This is a film that is neatly bisected into two parts: the present and the past. I have to say that at first I was not into the second half. After the interesting dynamic between Pilar, Santa, and Aurora, the sequences of Aurora's life in Africa (done entirely in narrated sequences) didn't really grip me. But as the film went on, the story sucked me in and I ended up seeing both parts as equally interesting.

The performances are good in both halves of the film, though they have very different demands. In the second half of the film, only the narrator (Miguel Gomes) speaks. The actress playing the younger Aurora (Ana Moreira) and the actor playing her lover (Carloto Cotta) must do their work through just expressions and a sounds of the natural world around them.

This is a very beautiful movie, both in the more "real" present sequences and in the vaguely more fantasized past sequences.
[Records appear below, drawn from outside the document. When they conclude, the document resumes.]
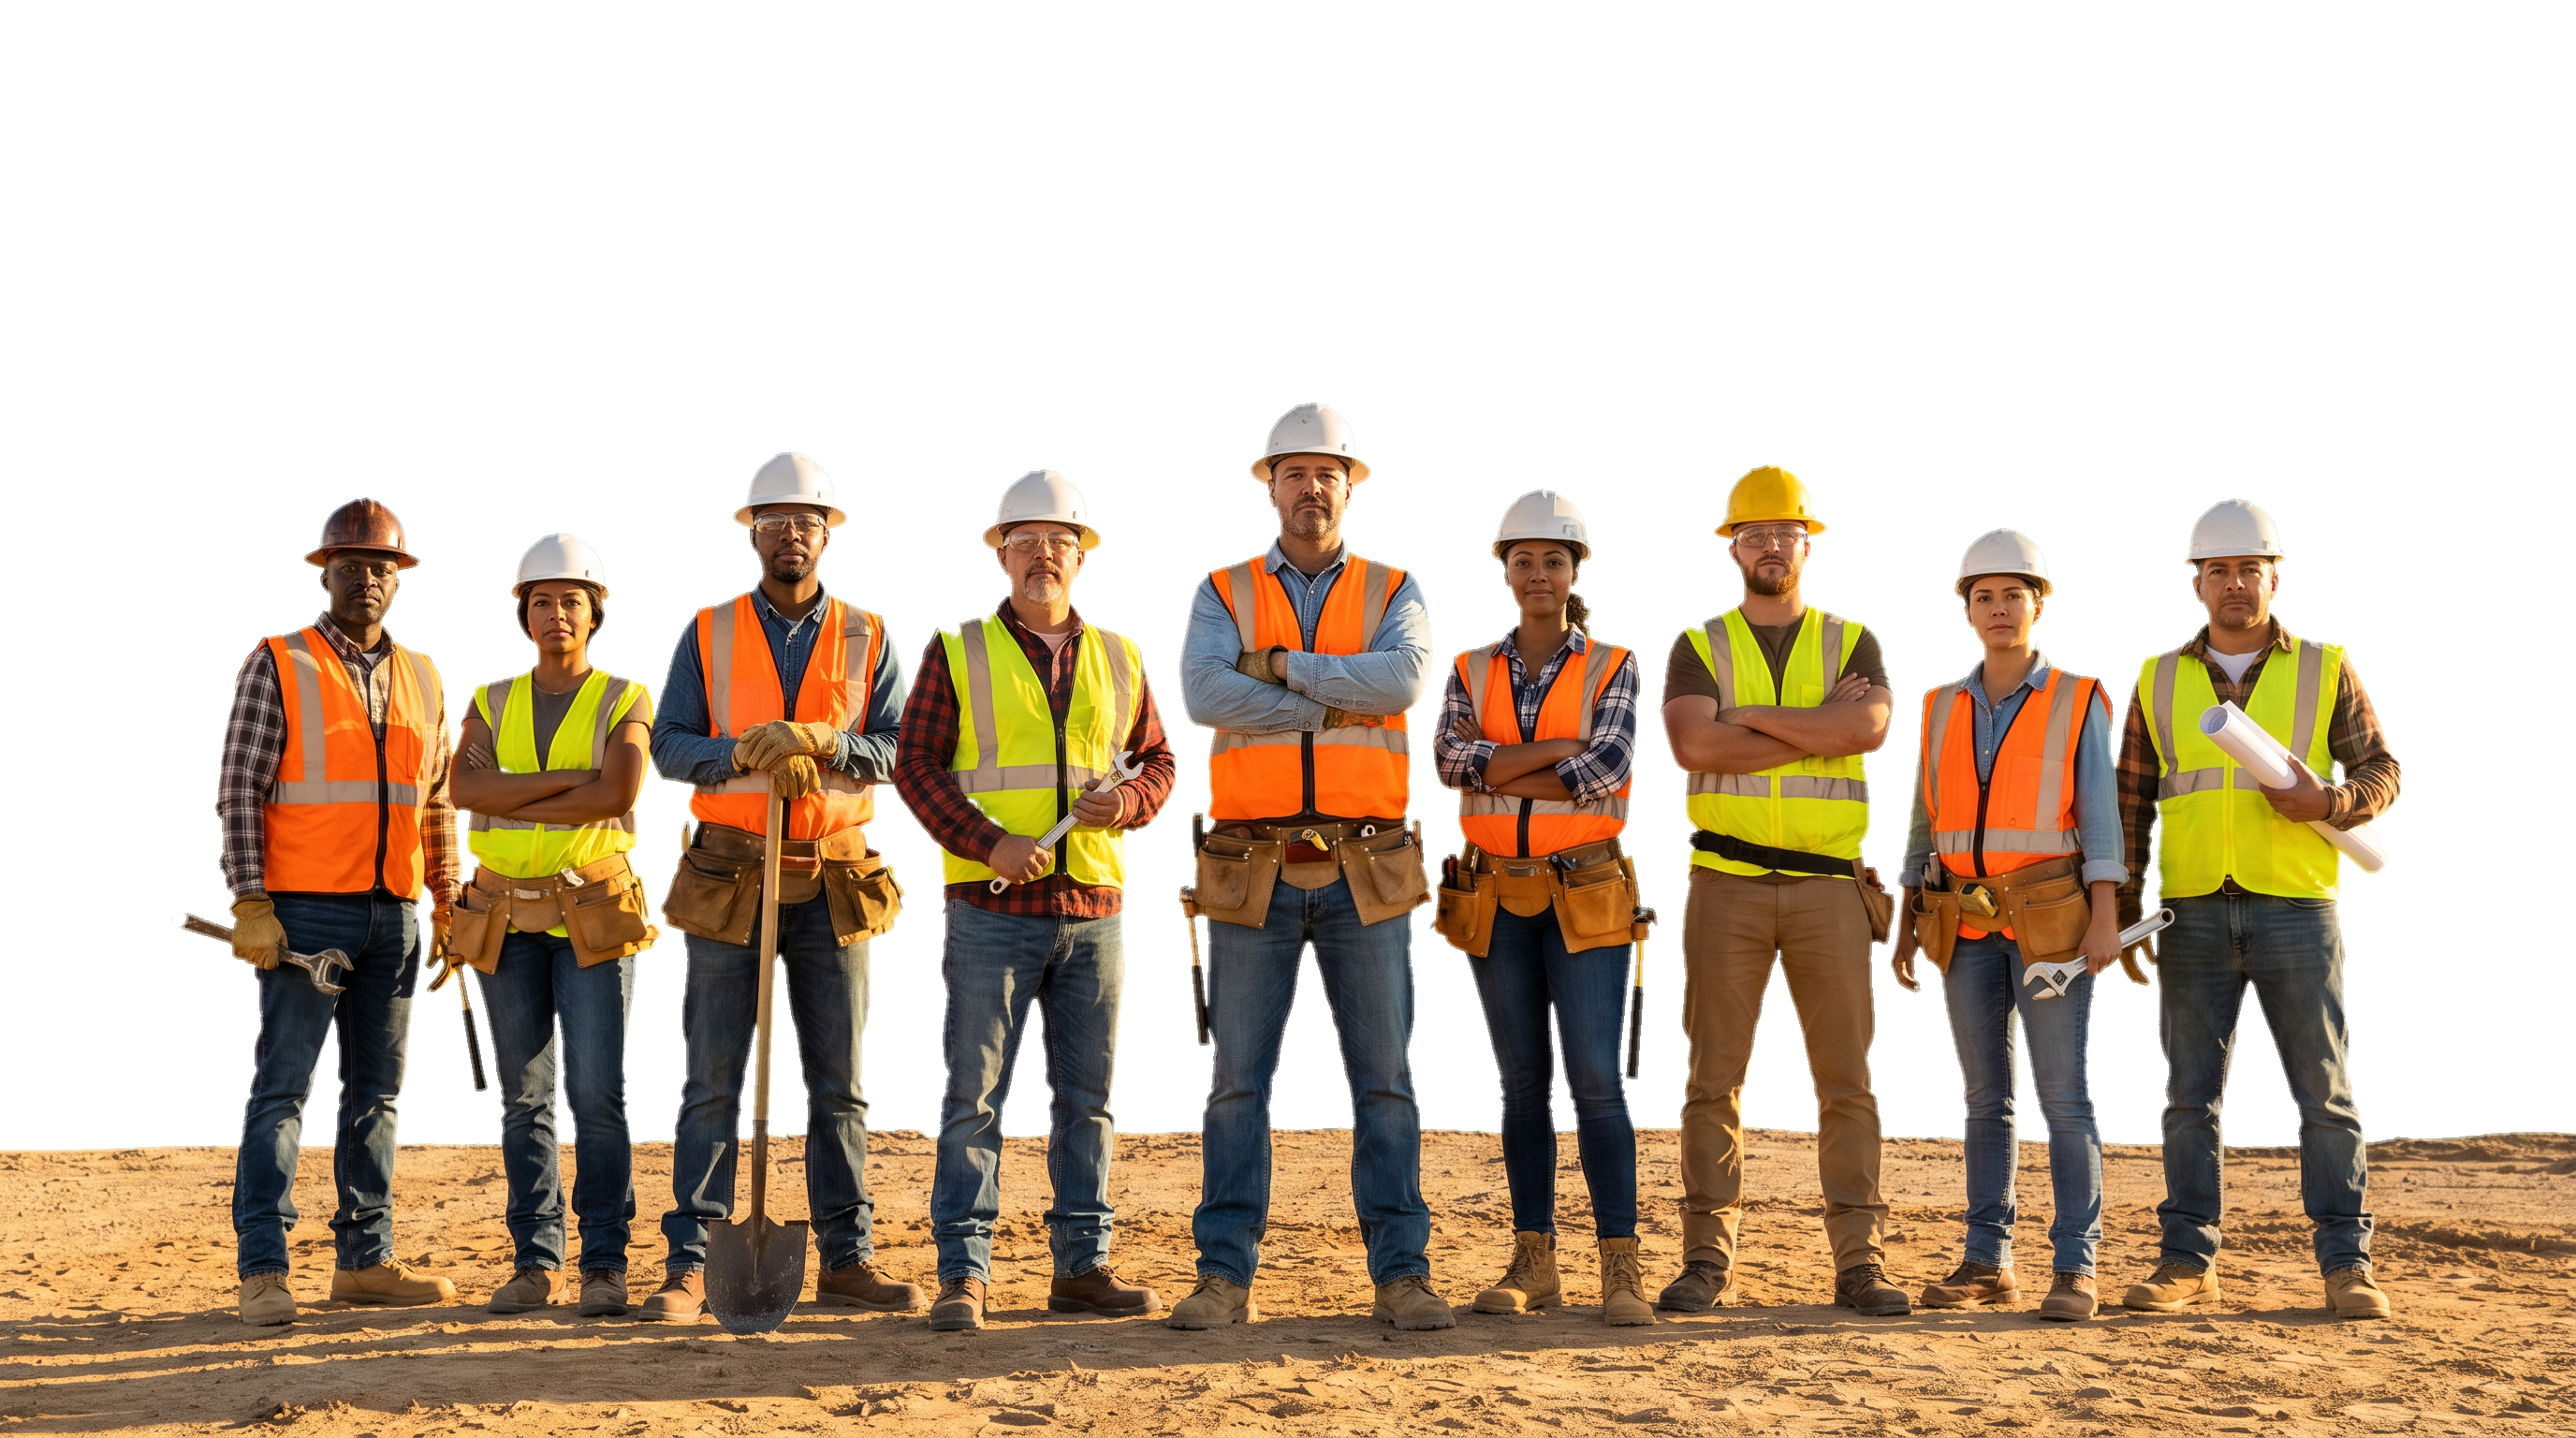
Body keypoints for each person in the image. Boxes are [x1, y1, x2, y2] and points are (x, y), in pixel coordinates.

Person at [1170, 402, 1445, 1331]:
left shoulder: (1396, 587)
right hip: (1251, 866)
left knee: (1385, 1081)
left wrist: (1280, 666)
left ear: (1348, 484)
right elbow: (1206, 695)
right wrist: (1336, 702)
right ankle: (1223, 1276)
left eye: (1328, 472)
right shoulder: (1220, 588)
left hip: (1368, 865)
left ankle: (1402, 1271)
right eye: (1295, 472)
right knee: (1238, 1080)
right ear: (1271, 484)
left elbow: (1401, 685)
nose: (1312, 486)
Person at [893, 470, 1178, 1332]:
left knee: (1087, 1099)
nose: (1044, 553)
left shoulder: (1122, 655)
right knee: (974, 1097)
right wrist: (991, 845)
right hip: (990, 908)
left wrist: (1124, 805)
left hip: (1094, 908)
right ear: (1002, 550)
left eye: (1061, 540)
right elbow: (917, 767)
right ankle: (963, 1276)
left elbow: (1158, 765)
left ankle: (1082, 1268)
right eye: (1027, 539)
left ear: (1081, 555)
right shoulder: (956, 645)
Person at [642, 451, 917, 1322]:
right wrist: (741, 752)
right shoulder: (708, 628)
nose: (792, 532)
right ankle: (691, 1260)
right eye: (776, 519)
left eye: (808, 519)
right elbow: (669, 745)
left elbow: (904, 748)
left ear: (829, 531)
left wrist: (824, 743)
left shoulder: (869, 632)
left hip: (834, 877)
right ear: (752, 529)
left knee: (838, 1081)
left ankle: (847, 1255)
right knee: (713, 1077)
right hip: (729, 876)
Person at [2114, 499, 2403, 1321]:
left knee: (2324, 1094)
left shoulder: (2325, 665)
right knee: (2188, 1098)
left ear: (2275, 575)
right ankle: (2186, 1262)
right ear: (2196, 582)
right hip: (2192, 912)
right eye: (2218, 571)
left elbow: (2384, 770)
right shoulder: (2156, 677)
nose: (2234, 584)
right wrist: (2126, 907)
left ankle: (2347, 1263)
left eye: (2249, 569)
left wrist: (2334, 801)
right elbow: (2133, 801)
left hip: (2297, 909)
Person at [1654, 464, 1910, 1318]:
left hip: (1829, 891)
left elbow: (1867, 728)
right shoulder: (1697, 642)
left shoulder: (1855, 639)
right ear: (1732, 544)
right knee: (1712, 1082)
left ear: (1809, 541)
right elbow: (1696, 749)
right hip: (1723, 882)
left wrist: (1746, 722)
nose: (1771, 544)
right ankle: (1705, 1262)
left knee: (1847, 1082)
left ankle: (1860, 1264)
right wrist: (1812, 732)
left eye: (1786, 532)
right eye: (1754, 532)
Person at [216, 497, 461, 1326]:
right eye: (351, 565)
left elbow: (438, 804)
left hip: (394, 914)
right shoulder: (278, 661)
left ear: (399, 578)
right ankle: (264, 1268)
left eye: (381, 567)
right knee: (284, 1089)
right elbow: (240, 789)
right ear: (325, 571)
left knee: (377, 1096)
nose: (367, 579)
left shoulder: (425, 675)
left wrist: (449, 899)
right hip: (304, 911)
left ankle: (365, 1261)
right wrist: (251, 901)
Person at [1890, 529, 2129, 1322]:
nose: (1999, 609)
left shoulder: (2078, 696)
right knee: (1985, 1098)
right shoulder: (1938, 704)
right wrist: (1903, 924)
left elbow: (2100, 821)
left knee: (2064, 1097)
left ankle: (2075, 1267)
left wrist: (2105, 918)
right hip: (1961, 922)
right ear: (1966, 608)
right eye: (1983, 596)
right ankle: (1987, 1260)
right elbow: (1923, 824)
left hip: (2054, 918)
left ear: (2040, 601)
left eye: (2013, 594)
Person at [1428, 490, 1650, 1327]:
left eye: (1553, 560)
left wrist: (1507, 762)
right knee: (1522, 1084)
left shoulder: (1615, 662)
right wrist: (1554, 749)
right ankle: (1535, 1261)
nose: (1537, 574)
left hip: (1587, 891)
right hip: (1493, 891)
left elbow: (1604, 768)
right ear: (1503, 567)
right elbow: (1451, 763)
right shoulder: (1469, 666)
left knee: (1596, 1081)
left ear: (1575, 569)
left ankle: (1620, 1268)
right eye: (1522, 560)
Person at [445, 534, 658, 1319]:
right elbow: (465, 791)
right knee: (524, 1098)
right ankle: (537, 1261)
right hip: (502, 916)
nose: (556, 613)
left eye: (571, 600)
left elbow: (617, 794)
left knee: (598, 1094)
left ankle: (605, 1261)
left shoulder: (625, 695)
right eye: (541, 600)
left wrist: (519, 789)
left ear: (595, 611)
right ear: (523, 612)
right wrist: (575, 777)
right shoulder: (488, 698)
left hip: (592, 914)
It's a great example of contemporary black and white, and how that can add to the dreaminess of a narrative.

When it comes to the past sequences, the film treads a little uncertainly around the role that Aurora's family plays as colonizers. It seems to want to acknowledge the damage and irreversible impact they have helped have on the local people, but also can't help a bit of romanticizing of Aurora striding around shooting the local wildlife. The impact of this is softened just a bit by the fact that what we see is filtered through the subjective point of view of one of the people from this past. Still, it's the only place where the film seems a bit unsure.

A solid drama and romance, and I'd easily recommend it.